Avaxia's drug works by targeting tumor necrosis factor, a protein implicated in a number of inflammatory diseases. Drugs hitting that target have brought in billions for the pharmaceutical industry, as AbbVie knows better than anyone else: it has turned adalimumab into the biggest selling drug in the world, using it to treat a host of disease types such as rheumatoid arthritis.
Typically, however, anti-tumor necrosis factor drugs, are injected or infused into the body. Avaxia, using an antibody produced in cow's milk, has created a pill. Though others have tried to create an oral anti-TNF drug in the past, Fox says Avaxia's approach is different in that its drugs aren't targeting inflammatory diseases affecting the whole system. While others made oral anti-TNF pills that were broadly absorbed and circulated through the bloodstream, Avaxia's drug is designed to work in the gut and nowhere else.

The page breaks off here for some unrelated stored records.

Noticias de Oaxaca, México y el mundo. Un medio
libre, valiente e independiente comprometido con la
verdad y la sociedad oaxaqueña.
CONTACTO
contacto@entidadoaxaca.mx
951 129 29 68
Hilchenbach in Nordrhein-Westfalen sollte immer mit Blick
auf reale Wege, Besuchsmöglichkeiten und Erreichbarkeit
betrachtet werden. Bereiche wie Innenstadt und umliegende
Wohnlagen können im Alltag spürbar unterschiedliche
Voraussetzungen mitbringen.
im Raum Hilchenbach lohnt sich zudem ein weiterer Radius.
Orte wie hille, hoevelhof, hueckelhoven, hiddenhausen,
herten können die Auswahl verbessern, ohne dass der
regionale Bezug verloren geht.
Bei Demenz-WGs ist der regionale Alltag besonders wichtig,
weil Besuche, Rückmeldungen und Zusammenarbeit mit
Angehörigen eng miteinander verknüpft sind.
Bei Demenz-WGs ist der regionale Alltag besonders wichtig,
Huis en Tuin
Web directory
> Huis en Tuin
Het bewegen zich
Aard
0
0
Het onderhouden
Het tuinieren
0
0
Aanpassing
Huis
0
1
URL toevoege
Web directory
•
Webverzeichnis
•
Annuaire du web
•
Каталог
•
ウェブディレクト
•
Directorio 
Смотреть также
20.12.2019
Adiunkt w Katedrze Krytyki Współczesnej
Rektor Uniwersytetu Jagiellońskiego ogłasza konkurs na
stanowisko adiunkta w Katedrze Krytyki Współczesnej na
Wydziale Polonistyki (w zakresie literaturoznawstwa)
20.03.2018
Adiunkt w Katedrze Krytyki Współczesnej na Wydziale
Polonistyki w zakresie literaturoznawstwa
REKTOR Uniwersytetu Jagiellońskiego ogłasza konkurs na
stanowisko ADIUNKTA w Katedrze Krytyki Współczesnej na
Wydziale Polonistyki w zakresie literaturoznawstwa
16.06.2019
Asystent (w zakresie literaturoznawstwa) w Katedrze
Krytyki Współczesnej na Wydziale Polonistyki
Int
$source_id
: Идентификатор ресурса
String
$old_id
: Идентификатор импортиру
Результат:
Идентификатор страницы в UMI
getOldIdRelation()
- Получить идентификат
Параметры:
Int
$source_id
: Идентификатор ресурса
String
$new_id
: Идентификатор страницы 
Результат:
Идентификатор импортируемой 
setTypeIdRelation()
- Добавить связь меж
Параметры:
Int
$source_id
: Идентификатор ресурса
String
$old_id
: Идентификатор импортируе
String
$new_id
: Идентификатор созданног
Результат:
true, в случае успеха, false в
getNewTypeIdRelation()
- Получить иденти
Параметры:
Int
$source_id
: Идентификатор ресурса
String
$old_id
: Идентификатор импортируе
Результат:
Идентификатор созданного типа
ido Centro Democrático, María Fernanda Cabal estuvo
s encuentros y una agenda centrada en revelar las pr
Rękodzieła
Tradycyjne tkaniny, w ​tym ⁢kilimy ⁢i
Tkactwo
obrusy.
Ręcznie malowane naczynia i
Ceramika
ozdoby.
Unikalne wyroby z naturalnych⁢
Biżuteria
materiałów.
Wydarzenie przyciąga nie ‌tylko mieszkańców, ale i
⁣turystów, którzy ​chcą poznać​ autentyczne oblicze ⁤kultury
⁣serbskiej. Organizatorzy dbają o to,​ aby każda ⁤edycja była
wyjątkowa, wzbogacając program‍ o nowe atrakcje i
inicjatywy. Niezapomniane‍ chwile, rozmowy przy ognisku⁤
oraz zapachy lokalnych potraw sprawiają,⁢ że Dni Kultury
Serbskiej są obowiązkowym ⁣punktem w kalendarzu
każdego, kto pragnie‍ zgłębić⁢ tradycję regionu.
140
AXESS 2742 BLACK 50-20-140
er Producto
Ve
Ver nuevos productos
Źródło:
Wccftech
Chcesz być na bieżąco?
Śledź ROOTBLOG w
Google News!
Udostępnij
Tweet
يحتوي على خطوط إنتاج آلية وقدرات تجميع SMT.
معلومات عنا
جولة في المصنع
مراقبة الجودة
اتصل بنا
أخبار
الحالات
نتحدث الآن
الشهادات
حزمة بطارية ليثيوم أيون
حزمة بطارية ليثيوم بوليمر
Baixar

"We're just looking for local activity," she says.
Indeed, Avaxia calls its drugs "gut-targeted therapeutics," in that they are designed specifically to go directly to the gut and use their TNF-fighting punch right at the site of inflammation, which should have little affect on the rest of the system, and thus, fewer side effects. To create those drugs, Avaxia taps into cow's milk. Pregnant cows are immunized with an engineered form of human TNF; Avaxia isolates the antibody from the milk produced by the cows just before they give birth.
"These antibodies are not only safe for oral administration, but they're also designed by nature to work within the gut, and they are inherently stable to intestinal digestion," Fox says.
Three types of drugs are currently used to treat inflammatory bowel disease: corticosteroids, which Fox says can be useful to treat a flare-up, but can't be used for very long; a class of drugs known as 5-aminosalicyclic acids, oral antinflammatory drugs that "for most people are not strong enough," according to Fox; and injectable anti-TNF's such as adalimumab and Johnson & Johnson's infliximab (Remicade).
"We are orally dosed, and we believe that the local activity of the antibody is beneficial for some patients," she says. "There are advantages to targeting the activity of a drug locally. You minimize the effects outside of a disease space's organ of interest, and you potentially increase efficacy."
Avaxia has no problem licensing out AVX-470 to help validate its drug development concept. Should it be able to do so, the rest of its preclinical drugs take on a different light.
"If we can show that this first one works, then it really proves out the entire platform and that allows us to generate hopefully the research collaborations, the partnerships we need, and the financing we need to develop out the whole platform," Fox says.